No compres un set de quince piezas si no sabrías explicar para qué sirven diez de ellas. La maderoterapia no va de acumular madera en un cajón, va de entender la piel que tienes delante. Elegir un curso de Hotmart es otro tema aparte, y ahí las opiniones cambian mucho según a quién le preguntes. Lo mismo pasa con la diferencia entre un kit profesional y uno básico: no es solo cuestión de precio, sino de para qué lo vas a usar en tu día a día. Y cómo conseguir los primeros clientes es, para mí, una pregunta completamente distinta a la de qué copa comprar, aunque las tres acaban llegando juntas en el mismo mensaje de WhatsApp.
Prueba siempre en tus propias piernas antes de tocar a una clienta: nota cuánta presión es demasiada y cómo cambia la succión si inclinas la copa un par de grados.
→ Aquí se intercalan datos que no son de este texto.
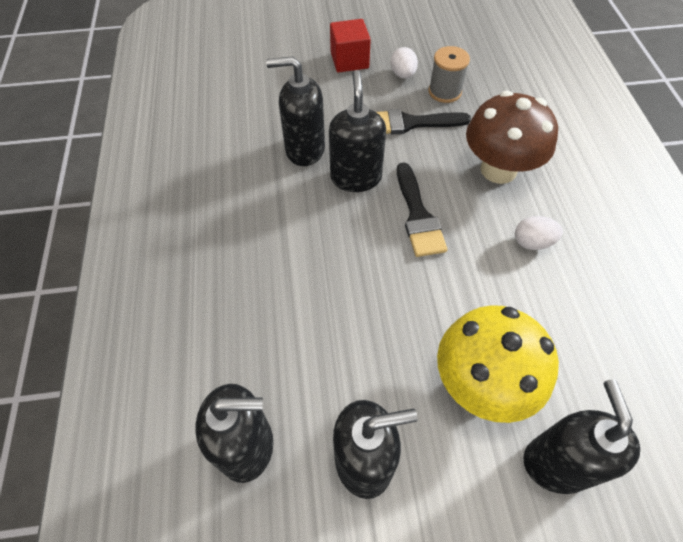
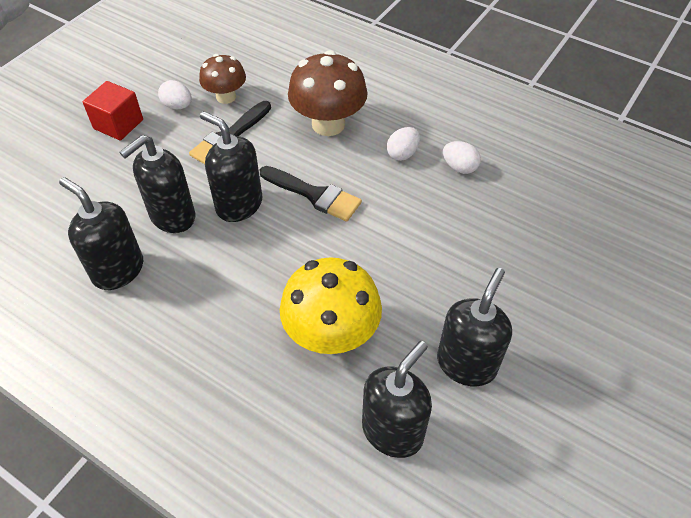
camera: 50 degrees left, 5 degrees down
grey spool [429,46,470,103] -> brown mushroom [199,54,246,104]
yellow mushroom [437,305,559,423] -> yellow mushroom moved to [280,257,382,354]
black soap dispenser [523,379,640,494] -> black soap dispenser moved to [59,177,143,290]
none -> white egg [443,141,481,174]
Limpia la madera después de cada sesión con un paño húmedo y jabón neutro (o alcohol bien rebajado) y sécala enseguida, porque el aceite se rancia y la madera nunca, jamás, se sumerge en agua. Si la piel se enrojece demasiado rápido durante la sesión, baja la intensidad, apretar más no va a adelantar ningún resultado, solo va a dejar una marca que no hacía falta.
Si veo una variz marcada como un mapa de carreteras o una piel con problemas activos, no trabajo esa zona: la maderoterapia es una herramienta manual, no un tratamiento médico, y hay que saber cuándo mandar a la persona al especialista. Si más adelante te interesa profundizar, hay más detalle sobre cómo elegir una formación avanzada en maderoterapia pensada para quien ya tiene sus primeros clientes. Lo que sostiene este negocio, sesión tras sesión, es la confianza: la clienta vuelve porque nota que entiendes lo que haces con la copa, no porque la caja del set sea bonita.